(Collected data entries)
****************

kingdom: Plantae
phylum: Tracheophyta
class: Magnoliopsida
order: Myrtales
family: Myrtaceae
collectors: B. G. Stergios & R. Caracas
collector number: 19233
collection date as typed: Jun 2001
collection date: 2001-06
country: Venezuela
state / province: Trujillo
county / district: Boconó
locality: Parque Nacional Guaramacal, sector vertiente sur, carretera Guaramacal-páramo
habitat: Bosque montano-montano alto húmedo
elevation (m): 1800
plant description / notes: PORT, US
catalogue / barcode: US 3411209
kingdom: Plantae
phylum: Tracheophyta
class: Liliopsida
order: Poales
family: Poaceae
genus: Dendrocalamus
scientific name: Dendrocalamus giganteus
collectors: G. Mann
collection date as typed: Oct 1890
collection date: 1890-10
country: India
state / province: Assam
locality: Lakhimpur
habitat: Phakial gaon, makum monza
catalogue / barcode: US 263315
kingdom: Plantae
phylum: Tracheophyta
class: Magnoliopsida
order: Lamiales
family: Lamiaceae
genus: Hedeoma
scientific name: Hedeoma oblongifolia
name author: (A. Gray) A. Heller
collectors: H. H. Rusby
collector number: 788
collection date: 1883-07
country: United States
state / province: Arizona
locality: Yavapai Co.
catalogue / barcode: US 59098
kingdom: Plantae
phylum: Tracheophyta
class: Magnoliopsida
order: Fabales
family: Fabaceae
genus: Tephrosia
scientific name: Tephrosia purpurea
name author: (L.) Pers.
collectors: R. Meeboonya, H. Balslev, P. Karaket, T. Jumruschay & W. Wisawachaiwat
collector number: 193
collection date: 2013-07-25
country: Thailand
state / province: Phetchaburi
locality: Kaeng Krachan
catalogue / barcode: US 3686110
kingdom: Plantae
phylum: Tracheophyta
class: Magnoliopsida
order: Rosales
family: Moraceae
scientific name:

****************

◆ What you should do ◆
List each line from the entries above that contains the word "family".

◆ Answer ◆
family: Myrtaceae
family: Poaceae
family: Lamiaceae
family: Fabaceae
family: Moraceae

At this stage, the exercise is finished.